In September 2025 Scale extended the family in the opposite direction with SEAL Showdown, a public leaderboard launched on September 22, 2025 that ranks models on real-world human preferences drawn from millions of conversations across Scale's global contributor network spanning more than 100 countries and over 70 languages. SEAL Showdown lets users break results down by region, language, age, education level, and profession, and applies anti-gaming safeguards including a delay before sharing leaderboard data with developers. It was widely described as a direct competitor to LMArena, broadening the rater pool beyond the "tech enthusiasts" who dominate existing arenas [5][12]. Commentators noted the irony that, while LMArena drew criticism (for example a 2025 "Leaderboard Illusion" line of critique and reports that xAI optimized Grok specifically to top coding rankings), Scale was offering a more demographically representative crowd evaluation alongside its private expert leaderboards [5][12].

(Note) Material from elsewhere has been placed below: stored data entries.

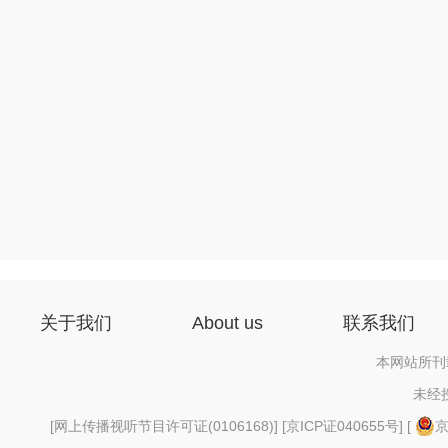
关于我们
About us
联系我们
本网站所刊
未经
[
网上传播视听节目许可证(0106168)
] [
京ICP证040655号
] [
京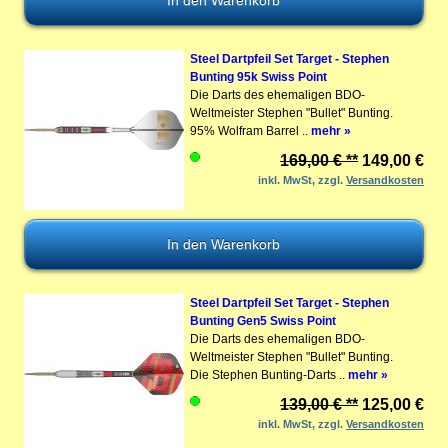
Steel Dartpfeil Set Target - Stephen
Bunting 95k Swiss Point
Die Darts des ehemaligen BDO-
Weltmeister Stephen "Bullet" Bunting.
95% Wolfram Barrel ..
mehr »
169,00 € **
149,00 €
inkl. MwSt, zzgl.
Versandkosten
Steel Dartpfeil Set Target - Stephen
Bunting Gen5 Swiss Point
Die Darts des ehemaligen BDO-
Weltmeister Stephen "Bullet" Bunting.
Die Stephen Bunting-Darts ..
mehr »
139,00 € **
125,00 €
inkl. MwSt, zzgl.
Versandkosten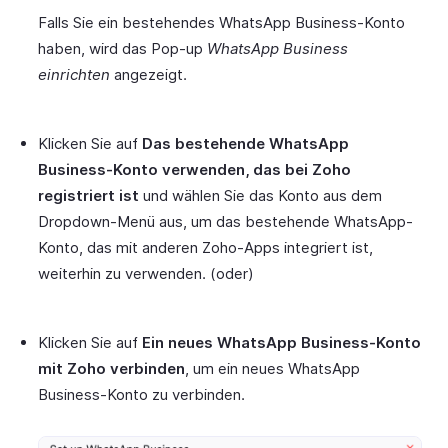
Falls Sie ein bestehendes WhatsApp Business-Konto
haben, wird das Pop-up
WhatsApp Business
einrichten
angezeigt.
Klicken Sie auf
Das bestehende WhatsApp
Business-Konto verwenden, das bei Zoho
registriert ist
und wählen Sie das Konto aus dem
Dropdown-Menü aus, um das bestehende WhatsApp-
Konto, das mit anderen Zoho-Apps integriert ist,
weiterhin zu verwenden. (oder)
Klicken Sie auf
Ein neues WhatsApp Business-Konto
mit Zoho verbinden
, um ein neues WhatsApp
Business-Konto zu verbinden.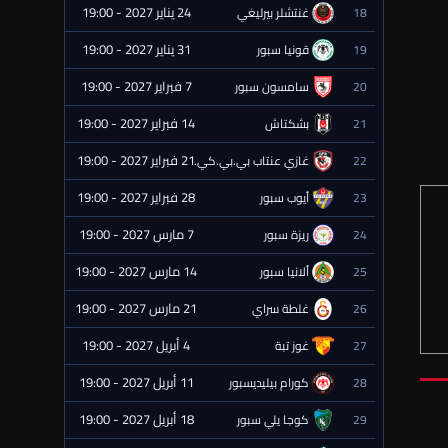
24 يناير 2027 - 19:00
18
غنتشلر بيرليغي
⏰ قادمة
31 يناير 2027 - 19:00
19
قونيا سبور
⏰ قادمة
7 فبراير 2027 - 19:00
20
سامسون سبور
⏰ قادمة
14 فبراير 2027 - 19:00
21
بشكتاش
⏰ قادمة
21 فبراير 2027 - 19:00
22
غازي عنتاب بي.بي.كي.
⏰ قادمة
28 فبراير 2027 - 19:00
23
أيوب سبور
⏰ قادمة
7 مارس 2027 - 19:00
24
ريزة سبور
⏰ قادمة
14 مارس 2027 - 19:00
25
ألانيا سبور
⏰ قادمة
21 مارس 2027 - 19:00
26
غلطة سراي
⏰ قادمة
4 أبريل 2027 - 19:00
27
غوز تبة
⏰ قادمة
11 أبريل 2027 - 19:00
28
كورام بيليديسبور
⏰ قادمة
18 أبريل 2027 - 19:00
29
كوجا يلي سبور
⏰ قادمة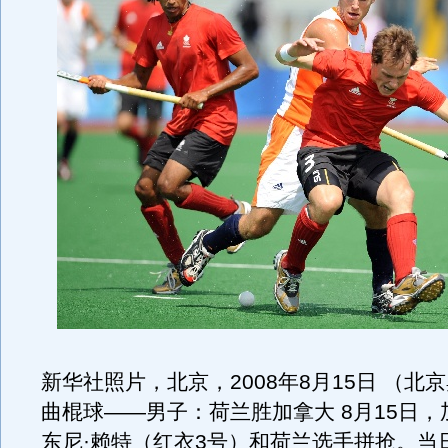
新华社照片，北京，2008年8月15日 （北
曲棍球——男子：荷兰胜加拿大 8月15日
东尼·赖特（红衣3号）和荷兰选手拼抢。当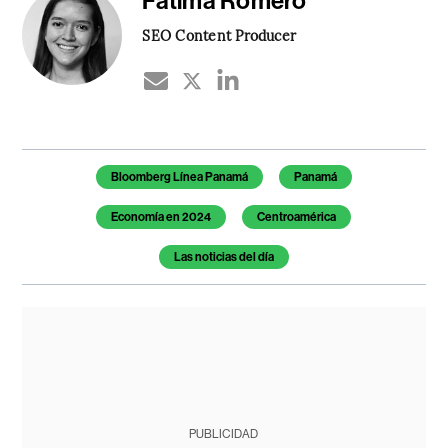
Fátima Romero
SEO Content Producer
Temas de este artículo
Bloomberg Línea Panamá
Panamá
Economía en 2024
Centroamérica
Las noticias del día
PUBLICIDAD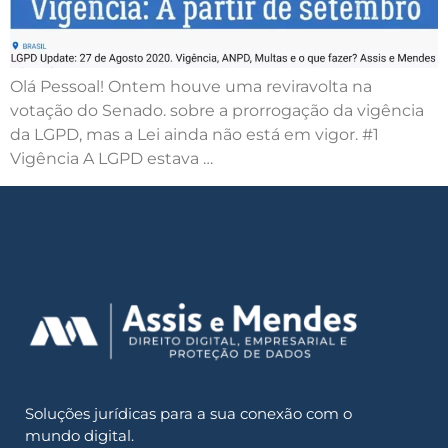
Olá Pessoal! Ontem houve uma reviravolta na
votação do Senado. sobre a prorrogação da vigência
da LGPD, mas a Lei ainda não está em vigor. #1
Vigência A LGPD estava …
Soluções jurídicas para a sua conexão com o
mundo digital.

The SEAL Leaderboards were generally received as a credible attempt to raise evaluation standards, and their datasets and headline scores were frequently cited by researchers and the press [1][9]. The dominant criticism concerns the inherent tension of a commercial data vendor grading the customers it sells to. That tension sharpened on June 12, 2025, when Meta took a 49 percent non-voting stake in Scale AI for about $14.3 billion, valuing the company at more than $29 billion and bringing founder Alexandr Wang to Meta to help lead its superintelligence efforts, with Jason Droege promoted to Scale CEO [13][14].
The deal drew antitrust scrutiny and prompted rival labs, reportedly including OpenAI, Google, and xAI, to scale back or pause work with Scale over data-access and conflict-of-interest concerns [12][15]. Observers argued the investment undercut the neutrality that the SEAL leaderboards depend on, since a model evaluator part-owned by one frontier lab is hard to read as a disinterested referee [5][12]. Scale maintained that it operates independently and that the leaderboards remain provider-neutral [14].
Leadership turnover also followed. Summer Yue, a former RLHF research lead for Bard at Google DeepMind, had joined Scale to direct SEAL and drove the creation of the leaderboards; she announced her departure in 2025 to join Meta's Superintelligence Labs, where she continued work on AI safety and alignment [6][9]. As of mid-2026 the SEAL Leaderboards remained active and continued to be updated with new models and benchmarks [3][7].